Source code in src/paglets/artifacts.py
class ArtifactStore:
    """Host-owned binary artifact storage with atomic temp-file cleanup."""

    def __init__(
        self,
        root: str | Path,
        *,
        host_url: str,
        max_artifact_bytes: int | None = DEFAULT_ARTIFACT_MAX_BYTES,
        quota_bytes: int | None = DEFAULT_ARTIFACT_STORAGE_QUOTA_BYTES,
        spool_ttl_seconds: float = DEFAULT_ARTIFACT_SPOOL_TTL_SECONDS,
    ):
        self.root = Path(root).expanduser().resolve(strict=False)
        self.host_url = host_url.rstrip("/")
        self.max_artifact_bytes = 0 if max_artifact_bytes is None else max(0, int(max_artifact_bytes))
        self.quota_bytes = None if quota_bytes is None else max(0, int(quota_bytes))
        self.spool_ttl_seconds = max(1.0, float(spool_ttl_seconds))
        self._blobs = self.root / "blobs"
        self._meta = self.root / "metadata"
        self._tmp = self.root / "tmp"
        self._ensure_dirs()

    def set_host_url(self, host_url: str) -> None:
        self.host_url = host_url.rstrip("/")

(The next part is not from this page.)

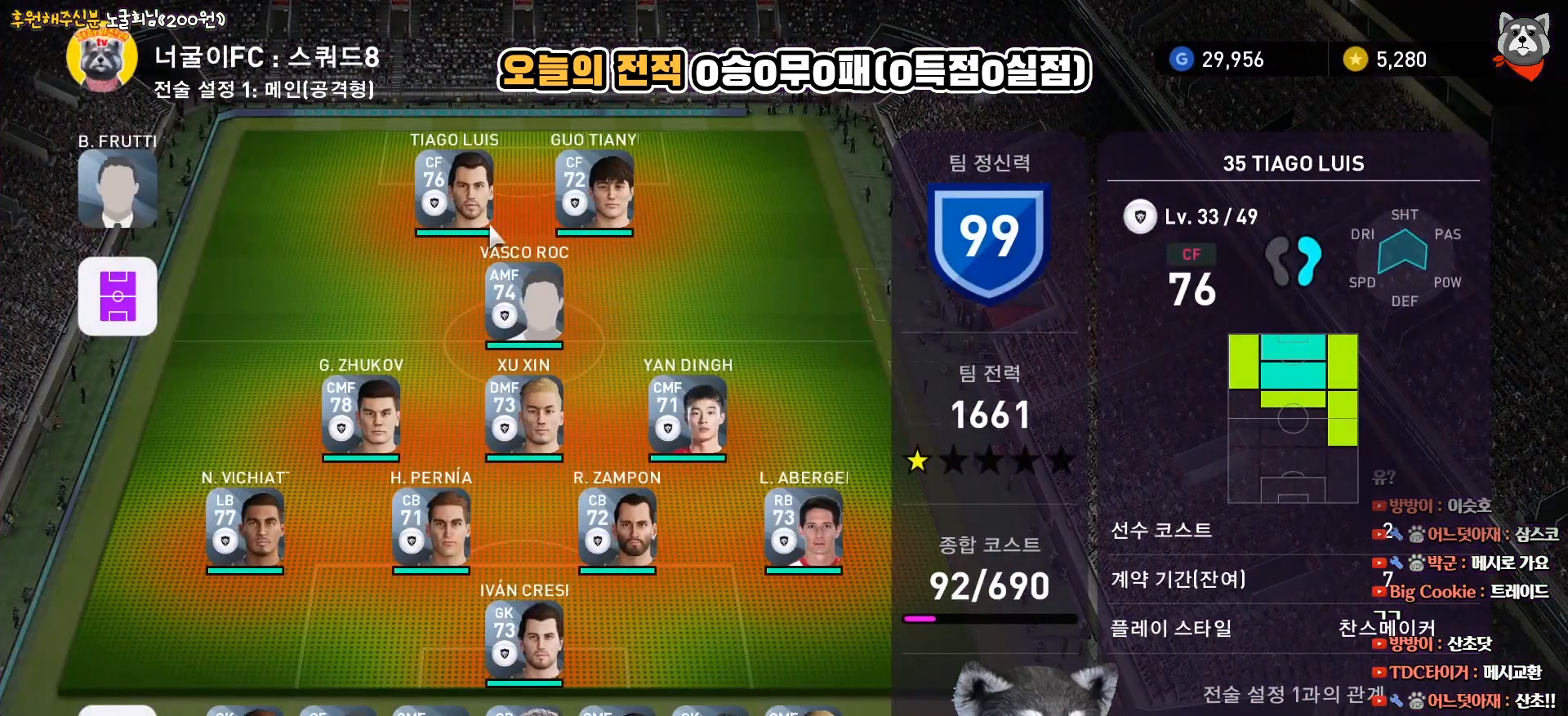
{"buttons": [], "right_stick": "center", "events": [[83, "DPAD_DOWN", "down"], [183, "DPAD_DOWN", "up"], [350, "DPAD_LEFT", "down"], [467, "DPAD_LEFT", "up"]]}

    def cleanup_temporary(self, *, now: float | None = None) -> None:
        current = time.time() if now is None else now
        self._ensure_dirs()
        for path in self._tmp.glob("*.part"):
            with contextlib.suppress(OSError):
                if current - path.stat().st_mtime >= self.spool_ttl_seconds:
                    path.unlink()
        for ref in self.list():
            if ref.expires_at > 0 and ref.expires_at <= current:
                self.delete(ref.artifact_id)

    def create_from_path(
        self,
        source: str | Path,
        *,
        owner_agent_id: str = "",
        name: str | None = None,
        compression: str = "",
        expires_at: float = 0.0,
        expected_sha256: str | None = None,
    ) -> ArtifactWriteResult:
        path = Path(source)
        if not path.is_file():
            raise TransferError(f"artifact source is not a file: {path}")
        size = path.stat().st_size
        with path.open("rb") as handle:
            return self.create_from_stream(
                handle,
                size_bytes=size,
                owner_agent_id=owner_agent_id,
                name=name or path.name,
                compression=compression,
                expires_at=expires_at,
                expected_sha256=expected_sha256,
            )

    def create_from_http_request(
        self,
        headers: Any,
        source: Any,
        *,
        owner_agent_id: str = "",
        name: str = "",
        compression: str = "",
        expires_at: float = 0.0,
        expected_sha256: str | None = None,
    ) -> ArtifactWriteResult:
        transfer_encoding = str(headers.get("Transfer-Encoding") or "").casefold()
        length = int(headers.get("Content-Length") or 0)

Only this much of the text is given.